A left-wing columnist believes the new exceptional powers under which the new taxes will be levied are motivated by an insatiable appetite for power, while his pro-government counterpart sees them as an attempt to serve social justice.

Prime Minister Viktor Orbán announced on Wednesday that a windfall tax will be introduced for the rest of this year and 2023 on selected businesses to subsidise low utility tariffs amid soaring energy prices, and to fund extra defence spending. The new tax, he said, would be levied on banks, insurers, large retail chains, energy and trading companies, telecommunications companies, and airlines that have made extra profits over the past few years. The announcement came one day after the introduction of a war emergencywhich invested the government with special powers (see BudaPost, May 26).

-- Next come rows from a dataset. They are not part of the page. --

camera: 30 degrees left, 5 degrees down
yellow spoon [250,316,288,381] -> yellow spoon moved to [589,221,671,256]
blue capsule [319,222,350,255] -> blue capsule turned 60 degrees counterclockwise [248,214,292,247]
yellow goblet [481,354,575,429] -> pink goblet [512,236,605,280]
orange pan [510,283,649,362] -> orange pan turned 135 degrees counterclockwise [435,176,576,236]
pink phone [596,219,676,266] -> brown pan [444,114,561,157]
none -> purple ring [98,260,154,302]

In Népszava, Miklós Hargitai thinks that the government does not need special powers to cope with the problems caused by the war in Ukraine. If it empowers itself to rule by decree, it does so because its appetite for power is insatiable, he suggests. Thanks to the two thirds majority it has enjoyed in Parliament for over 12 years and the weak and divided opposition, it could easily put its ideas through Parliament, he continues. Hargitay believes that the government is enamoured with its special powers, acquired first in the migration emergency in 2015, then the Covid emergency in 2020, thus it introduced the ‘war emergency’ only a few days before the Covid one was due to expire.

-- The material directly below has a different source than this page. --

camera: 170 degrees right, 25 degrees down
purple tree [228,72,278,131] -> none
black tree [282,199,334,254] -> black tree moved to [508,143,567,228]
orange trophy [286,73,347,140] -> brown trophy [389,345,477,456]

In Magyar Nemzet, Gergely Kiss recalls how 25 per cent of Hungarian households struggled to pay their utility bills ten years ago, before the government decided to cut back utility tariffs. Those low tariffs are now in jeopardy, he continues, as a result of the sharp rise in energy prices which is further fuelled by the sanctions imposed on Russia. Meanwhile, the government is also increasing its defence budget year by year to meet the standards set by NATO. Kiss finds it only too fair for companies which he believes have reaped huge profits during the post-Covid recovery to take a share of the common burden.